**What this task involves**
In the records below, the line with "right ankle: (152, 501)" opens the range and the line with "left elbow: (367, 411)" closes it; print that range exactly and nothing else.

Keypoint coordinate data
_ _ _ _ _

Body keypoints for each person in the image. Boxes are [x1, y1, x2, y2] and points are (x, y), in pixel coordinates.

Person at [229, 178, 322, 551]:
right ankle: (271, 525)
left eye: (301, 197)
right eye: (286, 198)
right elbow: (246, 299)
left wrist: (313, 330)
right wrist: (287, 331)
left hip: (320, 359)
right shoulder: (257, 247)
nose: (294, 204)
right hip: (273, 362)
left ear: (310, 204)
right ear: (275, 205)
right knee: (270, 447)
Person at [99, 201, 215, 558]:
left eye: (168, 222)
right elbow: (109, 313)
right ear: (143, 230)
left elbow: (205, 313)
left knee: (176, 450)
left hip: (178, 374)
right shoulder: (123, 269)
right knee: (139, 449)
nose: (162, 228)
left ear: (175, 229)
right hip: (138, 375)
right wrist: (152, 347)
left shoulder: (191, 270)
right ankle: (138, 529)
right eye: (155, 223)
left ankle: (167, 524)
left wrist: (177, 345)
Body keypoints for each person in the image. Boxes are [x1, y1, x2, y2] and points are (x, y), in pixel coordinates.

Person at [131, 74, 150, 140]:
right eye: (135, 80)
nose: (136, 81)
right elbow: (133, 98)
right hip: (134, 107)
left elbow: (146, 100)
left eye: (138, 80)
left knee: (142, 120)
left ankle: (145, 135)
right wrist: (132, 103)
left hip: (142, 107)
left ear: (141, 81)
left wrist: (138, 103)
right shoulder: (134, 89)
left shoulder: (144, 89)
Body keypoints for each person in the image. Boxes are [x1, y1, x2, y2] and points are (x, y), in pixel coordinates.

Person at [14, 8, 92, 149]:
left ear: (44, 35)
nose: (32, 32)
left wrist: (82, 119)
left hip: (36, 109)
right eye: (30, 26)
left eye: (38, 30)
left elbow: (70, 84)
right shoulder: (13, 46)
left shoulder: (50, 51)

_ _ _ _ _

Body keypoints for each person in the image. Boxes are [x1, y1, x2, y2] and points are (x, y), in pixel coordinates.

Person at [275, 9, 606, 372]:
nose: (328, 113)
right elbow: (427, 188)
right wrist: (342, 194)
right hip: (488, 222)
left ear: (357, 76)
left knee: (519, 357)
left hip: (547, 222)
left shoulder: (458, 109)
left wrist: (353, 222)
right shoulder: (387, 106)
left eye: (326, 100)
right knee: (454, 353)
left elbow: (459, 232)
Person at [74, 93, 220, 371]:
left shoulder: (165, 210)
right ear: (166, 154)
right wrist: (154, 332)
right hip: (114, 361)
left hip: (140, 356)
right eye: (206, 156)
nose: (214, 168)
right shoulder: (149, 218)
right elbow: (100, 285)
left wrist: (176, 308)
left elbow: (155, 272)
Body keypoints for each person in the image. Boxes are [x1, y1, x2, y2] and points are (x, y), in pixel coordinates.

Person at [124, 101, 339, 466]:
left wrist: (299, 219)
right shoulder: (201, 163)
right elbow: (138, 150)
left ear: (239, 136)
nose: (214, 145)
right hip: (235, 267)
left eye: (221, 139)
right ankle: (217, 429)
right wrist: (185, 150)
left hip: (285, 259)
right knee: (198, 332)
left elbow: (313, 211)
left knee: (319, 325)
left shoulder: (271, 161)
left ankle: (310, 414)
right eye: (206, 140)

_ _ _ _ _

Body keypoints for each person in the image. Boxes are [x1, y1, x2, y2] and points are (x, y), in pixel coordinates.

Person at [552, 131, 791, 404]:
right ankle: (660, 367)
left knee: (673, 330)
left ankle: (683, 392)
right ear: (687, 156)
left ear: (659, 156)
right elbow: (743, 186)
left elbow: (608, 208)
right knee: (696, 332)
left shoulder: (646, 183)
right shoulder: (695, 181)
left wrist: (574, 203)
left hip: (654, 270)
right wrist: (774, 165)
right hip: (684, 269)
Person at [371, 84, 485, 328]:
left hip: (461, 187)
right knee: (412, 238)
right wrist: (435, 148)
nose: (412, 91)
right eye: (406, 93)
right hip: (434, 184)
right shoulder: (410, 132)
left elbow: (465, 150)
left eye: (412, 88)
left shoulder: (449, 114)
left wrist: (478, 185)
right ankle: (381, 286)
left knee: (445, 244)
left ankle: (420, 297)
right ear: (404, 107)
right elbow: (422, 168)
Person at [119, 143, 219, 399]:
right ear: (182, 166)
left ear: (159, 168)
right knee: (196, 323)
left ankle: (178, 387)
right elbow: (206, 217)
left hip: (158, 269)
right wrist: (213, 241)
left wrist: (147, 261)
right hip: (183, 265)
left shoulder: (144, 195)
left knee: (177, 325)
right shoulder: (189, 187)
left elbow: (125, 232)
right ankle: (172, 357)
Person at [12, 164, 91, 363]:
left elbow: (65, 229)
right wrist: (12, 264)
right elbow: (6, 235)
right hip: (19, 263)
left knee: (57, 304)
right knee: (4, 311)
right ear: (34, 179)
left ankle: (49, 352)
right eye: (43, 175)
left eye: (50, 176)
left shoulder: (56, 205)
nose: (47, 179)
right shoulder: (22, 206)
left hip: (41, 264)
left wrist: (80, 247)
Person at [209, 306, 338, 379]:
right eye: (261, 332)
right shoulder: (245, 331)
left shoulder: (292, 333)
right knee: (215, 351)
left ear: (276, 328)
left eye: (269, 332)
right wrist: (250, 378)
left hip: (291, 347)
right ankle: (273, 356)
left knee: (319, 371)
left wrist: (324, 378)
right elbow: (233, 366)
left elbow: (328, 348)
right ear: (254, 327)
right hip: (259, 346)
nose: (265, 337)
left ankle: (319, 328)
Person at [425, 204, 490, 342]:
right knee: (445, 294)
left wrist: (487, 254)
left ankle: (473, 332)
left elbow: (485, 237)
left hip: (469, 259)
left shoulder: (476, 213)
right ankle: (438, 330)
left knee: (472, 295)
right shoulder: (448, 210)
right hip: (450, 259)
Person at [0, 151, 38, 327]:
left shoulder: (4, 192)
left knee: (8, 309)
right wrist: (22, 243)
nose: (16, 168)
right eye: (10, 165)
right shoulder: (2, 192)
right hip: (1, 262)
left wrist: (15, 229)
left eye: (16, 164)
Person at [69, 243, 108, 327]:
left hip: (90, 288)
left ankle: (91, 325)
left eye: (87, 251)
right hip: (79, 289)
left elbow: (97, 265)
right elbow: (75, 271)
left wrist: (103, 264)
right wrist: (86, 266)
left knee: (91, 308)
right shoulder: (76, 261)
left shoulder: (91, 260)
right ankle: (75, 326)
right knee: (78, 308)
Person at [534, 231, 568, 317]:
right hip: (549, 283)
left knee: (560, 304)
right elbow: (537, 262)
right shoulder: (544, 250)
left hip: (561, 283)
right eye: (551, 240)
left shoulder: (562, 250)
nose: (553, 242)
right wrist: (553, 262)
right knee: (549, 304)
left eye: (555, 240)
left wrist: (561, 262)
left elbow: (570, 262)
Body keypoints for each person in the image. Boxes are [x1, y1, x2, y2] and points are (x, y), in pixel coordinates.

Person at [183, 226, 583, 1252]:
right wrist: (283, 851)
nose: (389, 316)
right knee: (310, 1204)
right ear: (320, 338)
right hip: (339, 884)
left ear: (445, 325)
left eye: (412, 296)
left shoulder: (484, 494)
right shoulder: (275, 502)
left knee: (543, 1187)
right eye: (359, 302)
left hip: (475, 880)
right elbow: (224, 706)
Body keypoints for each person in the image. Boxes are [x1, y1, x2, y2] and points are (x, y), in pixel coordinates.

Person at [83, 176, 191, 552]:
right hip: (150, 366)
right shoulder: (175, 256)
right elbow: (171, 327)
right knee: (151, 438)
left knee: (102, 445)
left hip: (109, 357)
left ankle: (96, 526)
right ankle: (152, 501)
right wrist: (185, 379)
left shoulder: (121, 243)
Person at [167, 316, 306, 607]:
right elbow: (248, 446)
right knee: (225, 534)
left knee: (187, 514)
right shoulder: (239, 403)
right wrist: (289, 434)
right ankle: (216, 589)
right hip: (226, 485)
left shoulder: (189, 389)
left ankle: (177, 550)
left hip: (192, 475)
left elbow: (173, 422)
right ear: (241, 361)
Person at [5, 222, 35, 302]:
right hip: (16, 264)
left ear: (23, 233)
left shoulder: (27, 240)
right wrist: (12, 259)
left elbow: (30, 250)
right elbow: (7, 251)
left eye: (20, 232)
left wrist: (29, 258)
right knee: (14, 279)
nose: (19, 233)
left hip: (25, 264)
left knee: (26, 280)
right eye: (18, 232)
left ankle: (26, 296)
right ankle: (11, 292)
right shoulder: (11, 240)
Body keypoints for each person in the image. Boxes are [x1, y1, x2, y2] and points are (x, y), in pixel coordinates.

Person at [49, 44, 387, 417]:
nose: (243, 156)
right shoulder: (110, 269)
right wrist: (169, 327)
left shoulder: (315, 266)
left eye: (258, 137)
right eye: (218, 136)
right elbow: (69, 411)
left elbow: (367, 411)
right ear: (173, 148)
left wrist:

_ _ _ _ _

**Task answer**
right ankle: (152, 501)
right wrist: (185, 379)
left shoulder: (121, 243)
Person at [167, 316, 306, 607]:
right elbow: (248, 446)
right knee: (225, 534)
left knee: (187, 514)
right shoulder: (239, 403)
right wrist: (289, 434)
right ankle: (216, 589)
right hip: (226, 485)
left shoulder: (189, 389)
left ankle: (177, 550)
left hip: (192, 475)
left elbow: (173, 422)
right ear: (241, 361)
Person at [5, 222, 35, 302]:
right hip: (16, 264)
left ear: (23, 233)
left shoulder: (27, 240)
right wrist: (12, 259)
left elbow: (30, 250)
right elbow: (7, 251)
left eye: (20, 232)
left wrist: (29, 258)
right knee: (14, 279)
nose: (19, 233)
left hip: (25, 264)
left knee: (26, 280)
right eye: (18, 232)
left ankle: (26, 296)
right ankle: (11, 292)
right shoulder: (11, 240)
Body keypoints for each person in the image. Boxes are [x1, y1, x2, y2] and points are (x, y), in pixel coordinates.

Person at [49, 44, 387, 417]:
nose: (243, 156)
right shoulder: (110, 269)
right wrist: (169, 327)
left shoulder: (315, 266)
left eye: (258, 137)
right eye: (218, 136)
right elbow: (69, 411)
left elbow: (367, 411)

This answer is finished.